I worked in an association for a considerable length of time yet was moved to another unit after the organization split and I turned out here for quite some time and a half year. While the Employee Provident Fund (EPF) account shows no break for this whole period, the UAN site shows the assistance account of two associations independently.

I’m confronting an issue now while documenting a case online since the residency is displayed as under five years thus there is tax derivation at source (TDS). How might I determine this?


                                  —Radha

According to the arrangements of the Income-charge Act, 1961, collected money owed and becoming payable to a representative partaking in a perceived Provident fund will be barred from the calculation of his all out pay

(I) If he has delivered consistent assistance with his manager for a time of five years or more, or

(ii)If the help has been fired by reason of representative’s weakness, or by constriction or discontinuance of the’s business or other reason past the control of the worker, or

(iii) If, on the discontinuance of work, the representative gets work with some other boss, to the degree the collected money owed and becoming payable is moved to his singular record in any perceived fortunate asset kept up with by new business; or

(iv) Assuming that the whole balance remaining to the credit of the worker is moved to his NPS account

As seen above, in case on the end of work, the aggregated funds owed and becoming payable is moved to PF account with new boss and the time of complete help is five years or more, the withdrawal will not be available. In like manner in such case, there will not be any TDS.

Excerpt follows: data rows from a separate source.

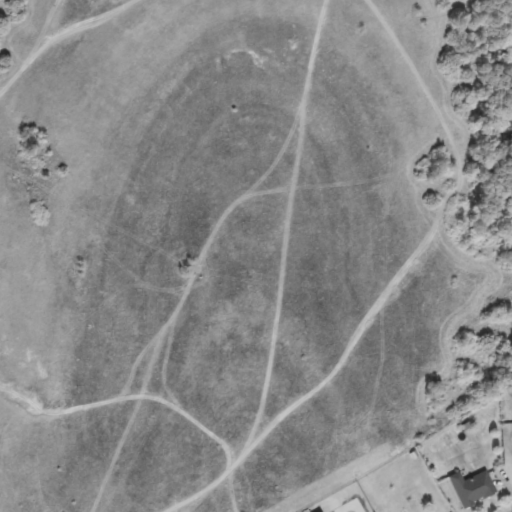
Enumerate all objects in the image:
building: (473, 486)
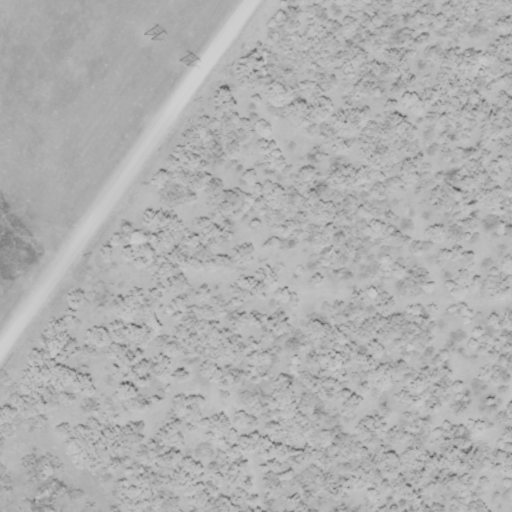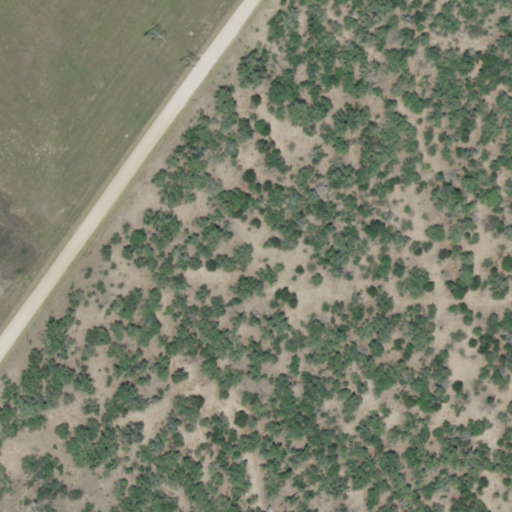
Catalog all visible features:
power tower: (146, 36)
power tower: (180, 62)
road: (205, 69)
road: (77, 246)
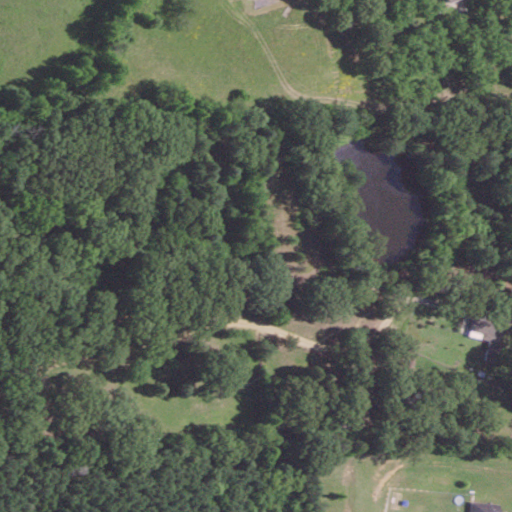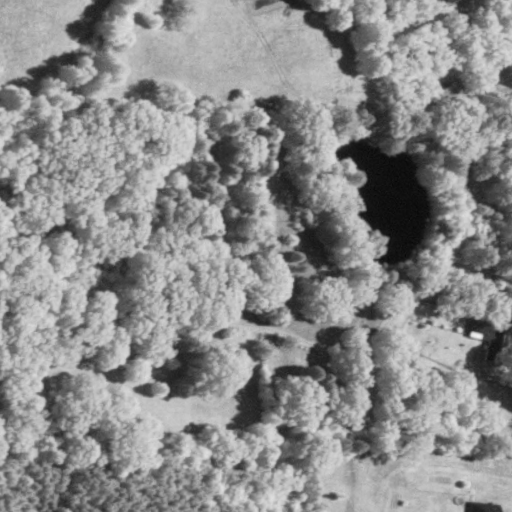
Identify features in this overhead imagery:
building: (446, 0)
road: (385, 310)
building: (484, 331)
building: (480, 506)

It is to be noticed that the internet based UAN gateway reflects administration period under the particular bosses independently. If the PF collections from the main boss is moved to the PF account with the new business, then, at that point, the PF division naturally thinks about the aggregate assistance period and permits the exception accessible and consequently no TDS is applied.

In light of the restricted realities accessible, it appears you have not moved the PF collectings from the principal boss and in this manner the PF division is thinking about the help period as under 5 years and likewise taking into account equivalent to available and deducting tax at source/TDS.

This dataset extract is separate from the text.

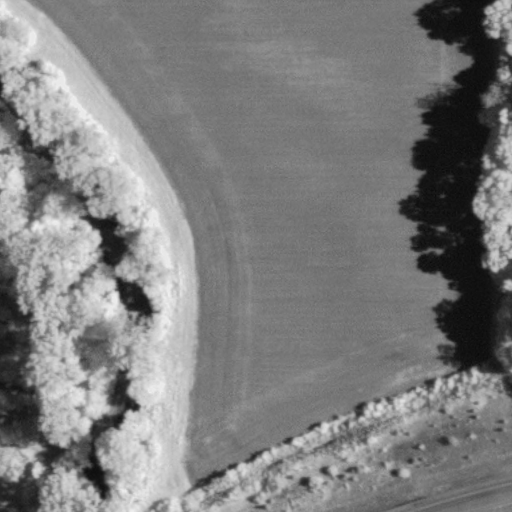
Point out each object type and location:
road: (469, 499)
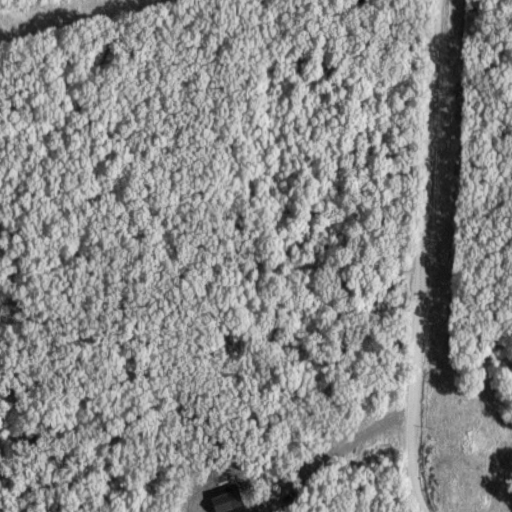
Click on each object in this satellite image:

You may in this way set up for move of the PF collections from the principal boss to the PF account with the new manager (by following the predefined cycle under the PF Scheme contingent on whether the past substance was with RPFC or had an inhouse Trust), which would empower the EPFO to permit you the above expressed exclusion or, more than likely you want to guarantee the duty discount while filing the ITR.

In case of asserting of expense refund in the return, the assessment specialists might look for clarification for the equivalent thinking about that TDS had been deducted by the EPFO on such salaries.

Parizad Sirwalla is partner and head, global mobility services, tax, KPMG in India.